Entries from a collection:
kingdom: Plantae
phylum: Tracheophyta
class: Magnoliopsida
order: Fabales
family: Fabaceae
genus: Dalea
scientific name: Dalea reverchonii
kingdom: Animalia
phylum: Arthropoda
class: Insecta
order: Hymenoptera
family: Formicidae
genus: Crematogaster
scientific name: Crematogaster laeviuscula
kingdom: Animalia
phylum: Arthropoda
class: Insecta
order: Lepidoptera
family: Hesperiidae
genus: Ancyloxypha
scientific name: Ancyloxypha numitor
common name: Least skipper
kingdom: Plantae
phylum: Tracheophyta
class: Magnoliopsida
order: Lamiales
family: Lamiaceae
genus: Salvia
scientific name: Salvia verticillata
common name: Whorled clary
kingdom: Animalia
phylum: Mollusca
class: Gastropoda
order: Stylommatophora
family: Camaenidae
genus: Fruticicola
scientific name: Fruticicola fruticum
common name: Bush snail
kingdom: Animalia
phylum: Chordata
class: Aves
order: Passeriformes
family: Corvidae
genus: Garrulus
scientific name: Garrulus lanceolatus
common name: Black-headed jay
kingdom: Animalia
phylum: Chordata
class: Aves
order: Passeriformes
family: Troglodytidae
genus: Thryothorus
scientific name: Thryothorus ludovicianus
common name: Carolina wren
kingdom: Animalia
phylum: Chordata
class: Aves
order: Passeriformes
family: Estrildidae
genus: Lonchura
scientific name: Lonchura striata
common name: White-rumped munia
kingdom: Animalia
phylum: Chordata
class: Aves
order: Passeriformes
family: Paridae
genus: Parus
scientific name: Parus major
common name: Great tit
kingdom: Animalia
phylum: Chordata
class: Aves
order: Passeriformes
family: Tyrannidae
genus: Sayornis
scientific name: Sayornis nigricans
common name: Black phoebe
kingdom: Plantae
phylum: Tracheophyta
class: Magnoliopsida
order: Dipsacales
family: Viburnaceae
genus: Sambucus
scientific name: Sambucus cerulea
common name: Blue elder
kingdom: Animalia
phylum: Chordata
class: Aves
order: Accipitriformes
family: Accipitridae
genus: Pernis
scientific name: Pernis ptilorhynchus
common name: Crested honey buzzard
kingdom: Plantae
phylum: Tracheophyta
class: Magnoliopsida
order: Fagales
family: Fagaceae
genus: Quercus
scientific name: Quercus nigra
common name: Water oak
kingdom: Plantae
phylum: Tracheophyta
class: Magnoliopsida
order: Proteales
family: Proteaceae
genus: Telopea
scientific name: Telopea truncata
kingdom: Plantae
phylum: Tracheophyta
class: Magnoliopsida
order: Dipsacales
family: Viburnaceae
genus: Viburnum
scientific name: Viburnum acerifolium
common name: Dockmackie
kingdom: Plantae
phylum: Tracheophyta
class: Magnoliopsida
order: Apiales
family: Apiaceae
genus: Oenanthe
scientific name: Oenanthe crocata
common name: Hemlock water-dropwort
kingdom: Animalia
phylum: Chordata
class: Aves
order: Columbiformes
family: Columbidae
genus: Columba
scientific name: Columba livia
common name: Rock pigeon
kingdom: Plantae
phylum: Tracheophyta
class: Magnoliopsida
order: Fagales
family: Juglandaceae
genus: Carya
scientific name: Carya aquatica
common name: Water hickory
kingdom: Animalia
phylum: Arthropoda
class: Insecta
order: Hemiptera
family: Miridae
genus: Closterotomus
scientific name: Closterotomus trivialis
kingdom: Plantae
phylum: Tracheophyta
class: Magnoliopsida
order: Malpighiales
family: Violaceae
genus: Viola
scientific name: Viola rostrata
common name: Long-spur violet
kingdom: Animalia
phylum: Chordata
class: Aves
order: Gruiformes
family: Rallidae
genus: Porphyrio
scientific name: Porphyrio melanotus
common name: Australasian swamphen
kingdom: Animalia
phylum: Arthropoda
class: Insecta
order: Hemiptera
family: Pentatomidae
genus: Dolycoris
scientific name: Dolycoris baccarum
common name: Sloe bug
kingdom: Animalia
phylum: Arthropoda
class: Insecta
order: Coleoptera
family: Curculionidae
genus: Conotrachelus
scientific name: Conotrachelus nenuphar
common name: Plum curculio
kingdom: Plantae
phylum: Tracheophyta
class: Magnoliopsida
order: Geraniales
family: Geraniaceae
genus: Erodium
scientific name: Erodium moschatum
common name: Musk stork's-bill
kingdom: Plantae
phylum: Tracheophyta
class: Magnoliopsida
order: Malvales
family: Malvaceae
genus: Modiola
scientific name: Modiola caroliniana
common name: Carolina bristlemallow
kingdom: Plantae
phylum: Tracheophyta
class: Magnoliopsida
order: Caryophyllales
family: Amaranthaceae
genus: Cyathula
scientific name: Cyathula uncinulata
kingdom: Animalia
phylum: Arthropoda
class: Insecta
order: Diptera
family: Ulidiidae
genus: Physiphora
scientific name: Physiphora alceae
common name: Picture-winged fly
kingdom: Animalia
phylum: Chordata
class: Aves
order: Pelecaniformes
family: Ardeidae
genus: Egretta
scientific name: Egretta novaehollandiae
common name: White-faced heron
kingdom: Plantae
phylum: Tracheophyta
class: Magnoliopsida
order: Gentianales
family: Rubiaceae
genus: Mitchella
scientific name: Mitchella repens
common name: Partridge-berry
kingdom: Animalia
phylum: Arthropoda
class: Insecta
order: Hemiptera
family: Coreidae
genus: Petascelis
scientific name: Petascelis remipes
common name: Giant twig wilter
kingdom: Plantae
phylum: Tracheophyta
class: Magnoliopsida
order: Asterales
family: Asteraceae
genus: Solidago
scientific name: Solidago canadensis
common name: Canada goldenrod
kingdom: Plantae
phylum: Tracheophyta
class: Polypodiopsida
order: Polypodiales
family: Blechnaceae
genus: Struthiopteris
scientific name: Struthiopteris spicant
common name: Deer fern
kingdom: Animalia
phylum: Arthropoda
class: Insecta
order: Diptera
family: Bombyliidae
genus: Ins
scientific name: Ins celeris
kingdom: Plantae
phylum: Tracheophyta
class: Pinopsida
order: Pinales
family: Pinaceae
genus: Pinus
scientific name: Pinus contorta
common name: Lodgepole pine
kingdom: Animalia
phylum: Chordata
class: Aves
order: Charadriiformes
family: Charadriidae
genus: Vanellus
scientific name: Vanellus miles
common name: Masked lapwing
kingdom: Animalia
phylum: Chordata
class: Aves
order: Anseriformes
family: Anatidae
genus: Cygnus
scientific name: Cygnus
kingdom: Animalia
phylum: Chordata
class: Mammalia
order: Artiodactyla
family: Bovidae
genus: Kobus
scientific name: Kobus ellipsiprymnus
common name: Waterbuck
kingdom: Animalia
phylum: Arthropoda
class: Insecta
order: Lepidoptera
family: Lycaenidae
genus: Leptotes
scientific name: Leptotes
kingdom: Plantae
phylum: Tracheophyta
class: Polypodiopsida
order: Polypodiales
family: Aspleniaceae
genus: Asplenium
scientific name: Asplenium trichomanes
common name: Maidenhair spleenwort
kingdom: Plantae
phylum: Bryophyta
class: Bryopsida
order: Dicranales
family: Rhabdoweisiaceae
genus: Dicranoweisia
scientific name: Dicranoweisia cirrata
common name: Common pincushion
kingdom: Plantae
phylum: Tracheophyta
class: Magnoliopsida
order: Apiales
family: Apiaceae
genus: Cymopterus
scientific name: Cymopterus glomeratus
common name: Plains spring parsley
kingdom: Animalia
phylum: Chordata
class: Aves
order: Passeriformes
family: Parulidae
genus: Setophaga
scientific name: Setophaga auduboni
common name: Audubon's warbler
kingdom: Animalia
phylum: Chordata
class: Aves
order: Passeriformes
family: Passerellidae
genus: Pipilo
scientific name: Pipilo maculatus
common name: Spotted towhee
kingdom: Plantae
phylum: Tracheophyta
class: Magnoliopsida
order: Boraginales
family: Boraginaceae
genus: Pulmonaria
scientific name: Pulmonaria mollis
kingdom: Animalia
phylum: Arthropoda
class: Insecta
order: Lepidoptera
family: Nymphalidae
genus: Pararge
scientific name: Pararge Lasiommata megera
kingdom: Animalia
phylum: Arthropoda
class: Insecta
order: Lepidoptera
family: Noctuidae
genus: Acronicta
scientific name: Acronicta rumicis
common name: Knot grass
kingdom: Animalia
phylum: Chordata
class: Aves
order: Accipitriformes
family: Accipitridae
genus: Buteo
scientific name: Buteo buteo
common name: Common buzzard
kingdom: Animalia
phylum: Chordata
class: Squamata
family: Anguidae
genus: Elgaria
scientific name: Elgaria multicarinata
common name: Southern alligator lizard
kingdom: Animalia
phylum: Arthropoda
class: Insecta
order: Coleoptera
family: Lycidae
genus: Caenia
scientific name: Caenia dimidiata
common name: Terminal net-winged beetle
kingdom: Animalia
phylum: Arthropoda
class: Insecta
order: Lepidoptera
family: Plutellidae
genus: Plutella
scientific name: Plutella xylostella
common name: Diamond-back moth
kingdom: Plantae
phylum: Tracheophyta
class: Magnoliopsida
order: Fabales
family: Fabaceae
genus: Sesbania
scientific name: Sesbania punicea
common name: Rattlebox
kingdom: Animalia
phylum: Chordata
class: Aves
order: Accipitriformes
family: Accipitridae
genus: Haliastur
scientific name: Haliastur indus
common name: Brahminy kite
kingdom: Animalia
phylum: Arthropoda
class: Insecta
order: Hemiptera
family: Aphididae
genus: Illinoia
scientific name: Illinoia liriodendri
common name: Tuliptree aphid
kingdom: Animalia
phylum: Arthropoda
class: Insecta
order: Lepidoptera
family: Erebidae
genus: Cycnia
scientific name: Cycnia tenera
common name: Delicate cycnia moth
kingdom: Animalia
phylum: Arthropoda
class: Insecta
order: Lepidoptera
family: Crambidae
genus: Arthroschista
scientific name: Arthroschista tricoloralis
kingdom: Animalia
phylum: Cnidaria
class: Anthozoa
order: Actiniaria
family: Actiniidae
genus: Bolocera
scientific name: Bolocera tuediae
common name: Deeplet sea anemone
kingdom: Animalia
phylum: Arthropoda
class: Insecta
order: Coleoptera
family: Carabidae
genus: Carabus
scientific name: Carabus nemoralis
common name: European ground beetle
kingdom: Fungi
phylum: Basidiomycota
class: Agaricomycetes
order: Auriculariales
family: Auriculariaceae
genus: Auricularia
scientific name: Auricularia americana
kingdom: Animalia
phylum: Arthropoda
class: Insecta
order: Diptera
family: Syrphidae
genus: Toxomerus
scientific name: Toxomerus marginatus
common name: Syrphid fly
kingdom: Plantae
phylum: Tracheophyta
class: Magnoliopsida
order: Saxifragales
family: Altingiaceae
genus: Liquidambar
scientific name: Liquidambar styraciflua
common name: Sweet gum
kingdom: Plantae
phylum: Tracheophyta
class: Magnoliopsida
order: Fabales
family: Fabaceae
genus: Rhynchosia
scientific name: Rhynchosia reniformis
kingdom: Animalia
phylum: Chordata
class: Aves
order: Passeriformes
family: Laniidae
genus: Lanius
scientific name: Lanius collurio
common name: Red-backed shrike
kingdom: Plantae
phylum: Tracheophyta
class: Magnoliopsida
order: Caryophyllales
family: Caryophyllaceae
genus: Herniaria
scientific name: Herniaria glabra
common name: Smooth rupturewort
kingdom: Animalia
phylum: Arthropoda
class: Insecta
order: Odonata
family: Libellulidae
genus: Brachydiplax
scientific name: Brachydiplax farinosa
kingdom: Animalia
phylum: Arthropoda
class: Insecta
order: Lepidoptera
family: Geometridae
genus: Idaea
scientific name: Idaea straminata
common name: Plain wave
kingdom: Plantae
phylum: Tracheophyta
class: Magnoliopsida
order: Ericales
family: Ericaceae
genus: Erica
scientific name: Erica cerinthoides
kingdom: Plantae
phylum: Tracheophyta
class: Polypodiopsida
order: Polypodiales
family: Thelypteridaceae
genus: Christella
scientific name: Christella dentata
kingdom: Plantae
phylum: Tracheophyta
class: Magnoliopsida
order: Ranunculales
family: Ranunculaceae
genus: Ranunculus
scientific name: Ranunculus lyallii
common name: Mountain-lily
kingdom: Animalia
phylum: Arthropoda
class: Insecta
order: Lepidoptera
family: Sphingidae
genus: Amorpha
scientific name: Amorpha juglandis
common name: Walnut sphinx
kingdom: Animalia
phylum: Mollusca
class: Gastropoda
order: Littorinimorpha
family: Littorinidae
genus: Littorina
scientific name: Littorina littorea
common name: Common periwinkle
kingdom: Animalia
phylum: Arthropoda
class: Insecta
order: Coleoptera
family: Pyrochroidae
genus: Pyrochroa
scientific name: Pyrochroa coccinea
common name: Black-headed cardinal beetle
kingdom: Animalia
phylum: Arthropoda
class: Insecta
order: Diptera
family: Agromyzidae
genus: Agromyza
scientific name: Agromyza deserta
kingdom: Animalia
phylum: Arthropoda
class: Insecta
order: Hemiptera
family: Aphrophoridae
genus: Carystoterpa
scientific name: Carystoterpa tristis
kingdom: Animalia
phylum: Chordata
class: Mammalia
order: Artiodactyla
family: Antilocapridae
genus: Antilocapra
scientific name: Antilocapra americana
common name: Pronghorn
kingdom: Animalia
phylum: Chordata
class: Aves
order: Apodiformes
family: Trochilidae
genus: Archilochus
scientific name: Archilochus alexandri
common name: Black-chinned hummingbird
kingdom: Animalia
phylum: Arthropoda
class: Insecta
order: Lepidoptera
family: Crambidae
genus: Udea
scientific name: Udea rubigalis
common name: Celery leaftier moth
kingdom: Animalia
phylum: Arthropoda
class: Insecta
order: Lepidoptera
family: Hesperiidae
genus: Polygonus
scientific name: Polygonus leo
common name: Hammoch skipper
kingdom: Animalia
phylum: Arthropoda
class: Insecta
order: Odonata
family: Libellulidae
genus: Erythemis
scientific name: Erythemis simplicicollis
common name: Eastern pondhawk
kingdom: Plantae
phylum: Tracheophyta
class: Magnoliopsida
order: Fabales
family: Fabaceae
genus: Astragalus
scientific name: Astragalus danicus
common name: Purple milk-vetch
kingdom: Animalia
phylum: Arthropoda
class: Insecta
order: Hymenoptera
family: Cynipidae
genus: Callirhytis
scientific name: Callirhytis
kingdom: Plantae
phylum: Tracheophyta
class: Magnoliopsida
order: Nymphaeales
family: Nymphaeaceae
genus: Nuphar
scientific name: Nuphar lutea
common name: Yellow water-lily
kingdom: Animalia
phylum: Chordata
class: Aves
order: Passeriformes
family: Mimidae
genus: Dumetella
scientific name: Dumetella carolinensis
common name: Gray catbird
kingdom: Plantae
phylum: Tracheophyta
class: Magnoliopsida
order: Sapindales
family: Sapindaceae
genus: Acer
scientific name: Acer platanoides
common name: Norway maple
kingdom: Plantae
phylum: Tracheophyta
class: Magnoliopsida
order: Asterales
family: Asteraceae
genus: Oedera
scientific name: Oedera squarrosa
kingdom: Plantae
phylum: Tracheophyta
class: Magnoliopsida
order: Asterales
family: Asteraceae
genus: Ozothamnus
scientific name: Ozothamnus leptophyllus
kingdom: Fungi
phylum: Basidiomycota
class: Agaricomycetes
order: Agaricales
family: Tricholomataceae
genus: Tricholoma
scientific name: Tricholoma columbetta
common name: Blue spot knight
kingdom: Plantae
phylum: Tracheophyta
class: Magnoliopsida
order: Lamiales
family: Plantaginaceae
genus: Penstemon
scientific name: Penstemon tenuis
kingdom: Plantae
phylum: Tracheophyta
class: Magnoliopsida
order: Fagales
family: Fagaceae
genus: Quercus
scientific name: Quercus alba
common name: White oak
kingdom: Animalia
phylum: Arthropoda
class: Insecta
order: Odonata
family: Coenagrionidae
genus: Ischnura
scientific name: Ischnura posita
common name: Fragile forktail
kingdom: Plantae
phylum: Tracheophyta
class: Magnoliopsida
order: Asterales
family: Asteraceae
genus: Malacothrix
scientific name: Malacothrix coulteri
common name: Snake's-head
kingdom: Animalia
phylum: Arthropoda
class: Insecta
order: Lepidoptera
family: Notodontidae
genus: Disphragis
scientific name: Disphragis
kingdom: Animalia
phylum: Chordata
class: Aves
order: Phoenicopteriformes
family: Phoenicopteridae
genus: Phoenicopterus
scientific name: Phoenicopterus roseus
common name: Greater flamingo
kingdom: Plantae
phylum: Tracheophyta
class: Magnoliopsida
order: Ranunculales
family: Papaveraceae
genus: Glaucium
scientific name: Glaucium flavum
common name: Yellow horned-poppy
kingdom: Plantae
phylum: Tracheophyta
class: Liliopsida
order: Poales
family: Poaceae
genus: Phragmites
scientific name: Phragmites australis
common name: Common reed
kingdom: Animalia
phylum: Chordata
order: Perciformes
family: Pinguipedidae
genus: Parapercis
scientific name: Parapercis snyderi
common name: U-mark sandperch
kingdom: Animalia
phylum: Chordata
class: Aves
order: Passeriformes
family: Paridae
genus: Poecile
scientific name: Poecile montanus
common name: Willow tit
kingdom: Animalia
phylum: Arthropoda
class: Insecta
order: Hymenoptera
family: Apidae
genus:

Exercise objective
Copy out the records word for word, from the very first line through the line that holds "family: Troglodytidae", both ends included.

Final answer
kingdom: Plantae
phylum: Tracheophyta
class: Magnoliopsida
order: Fabales
family: Fabaceae
genus: Dalea
scientific name: Dalea reverchonii
kingdom: Animalia
phylum: Arthropoda
class: Insecta
order: Hymenoptera
family: Formicidae
genus: Crematogaster
scientific name: Crematogaster laeviuscula
kingdom: Animalia
phylum: Arthropoda
class: Insecta
order: Lepidoptera
family: Hesperiidae
genus: Ancyloxypha
scientific name: Ancyloxypha numitor
common name: Least skipper
kingdom: Plantae
phylum: Tracheophyta
class: Magnoliopsida
order: Lamiales
family: Lamiaceae
genus: Salvia
scientific name: Salvia verticillata
common name: Whorled clary
kingdom: Animalia
phylum: Mollusca
class: Gastropoda
order: Stylommatophora
family: Camaenidae
genus: Fruticicola
scientific name: Fruticicola fruticum
common name: Bush snail
kingdom: Animalia
phylum: Chordata
class: Aves
order: Passeriformes
family: Corvidae
genus: Garrulus
scientific name: Garrulus lanceolatus
common name: Black-headed jay
kingdom: Animalia
phylum: Chordata
class: Aves
order: Passeriformes
family: Troglodytidae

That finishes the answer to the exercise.